How Does Early Mortgage Payoff Work?
A mortgage payoff calculator helps homeowners visualize the impact of adding extra principal payments to their monthly mortgage bill. When you pay more than the required amount, the excess goes directly toward reducing the loan's principal balance. This reduces the base upon which interest is calculated, creating a compounding effect of savings over the life of the loan.
If you have a $250,000 loan balance at 6.5% interest with 25 years remaining, your base payment is roughly $1,689. By paying an extra $200 per month, you could shave 5 years and 2 months off your mortgage and save over $58,000 in total interest.

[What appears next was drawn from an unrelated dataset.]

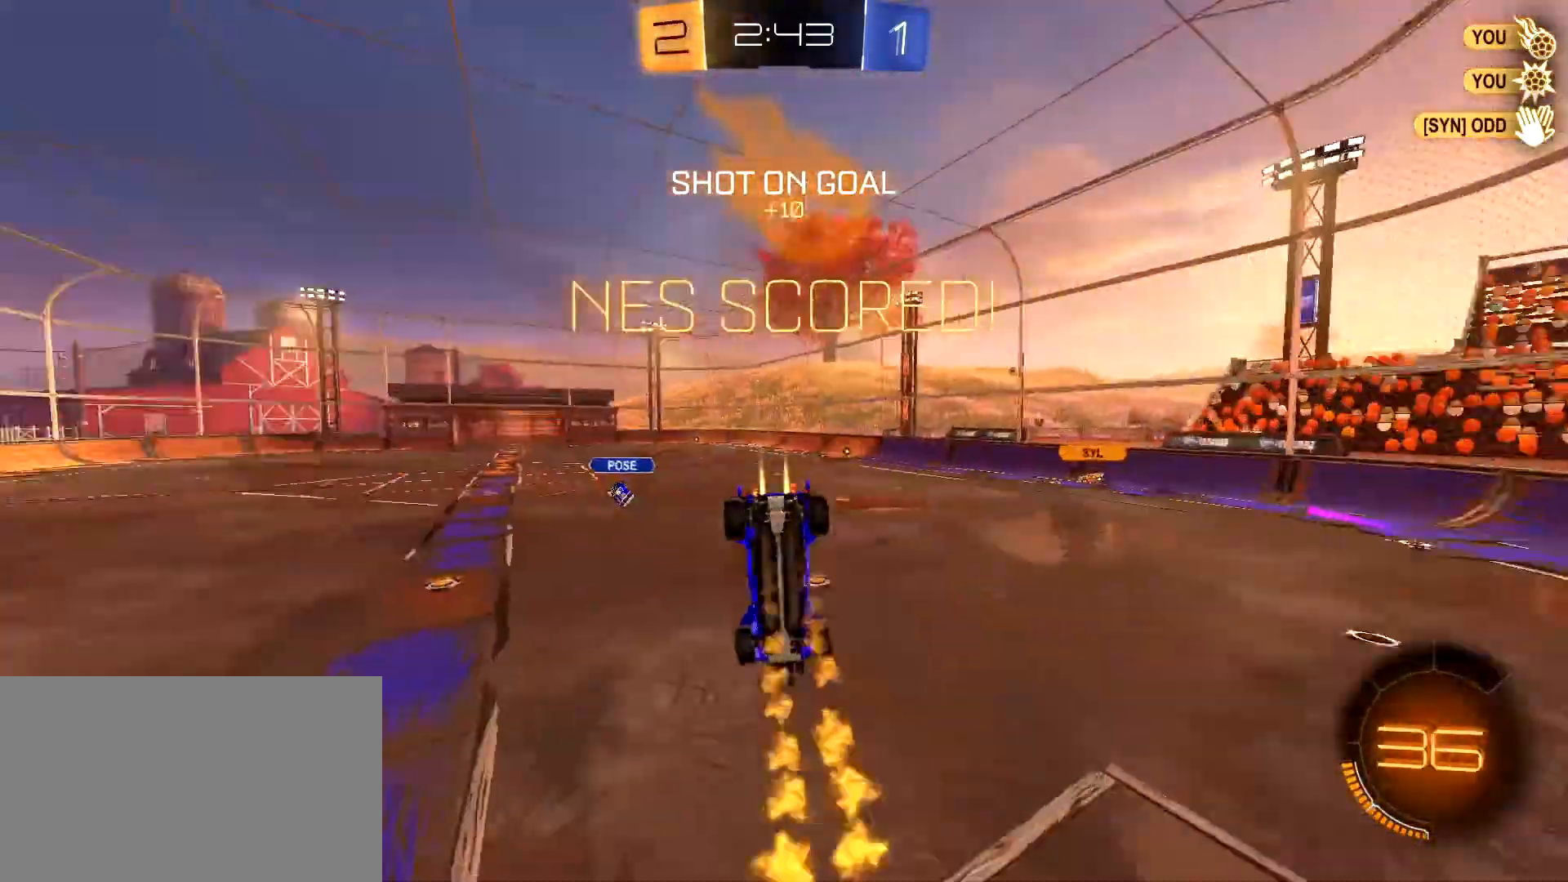
{"keys": ["d", "q", "w"], "mouse": ["left"], "mouse_move": "still", "events": [[333, "q", "down"]]}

Key Benefits of Accelerated Payments
- Reduced Interest Expense: Interest is calculated on your remaining balance. Lower balance means less interest paid every single month.
- Increased Equity: You own a larger percentage of your home faster, which is beneficial if you plan to sell or take out a HELOC.
- Financial Freedom: Eliminating a mortgage payment is one of the most significant steps toward a secure retirement.
Should You Pay Off Your Mortgage Early?
While saving on interest is great, consider your "opportunity cost." If your mortgage interest rate is 3% and you could earn 7% in the stock market, mathematically it might be better to invest. However, if your rate is high (above 6%), the "guaranteed return" of paying down debt is often the smartest financial move.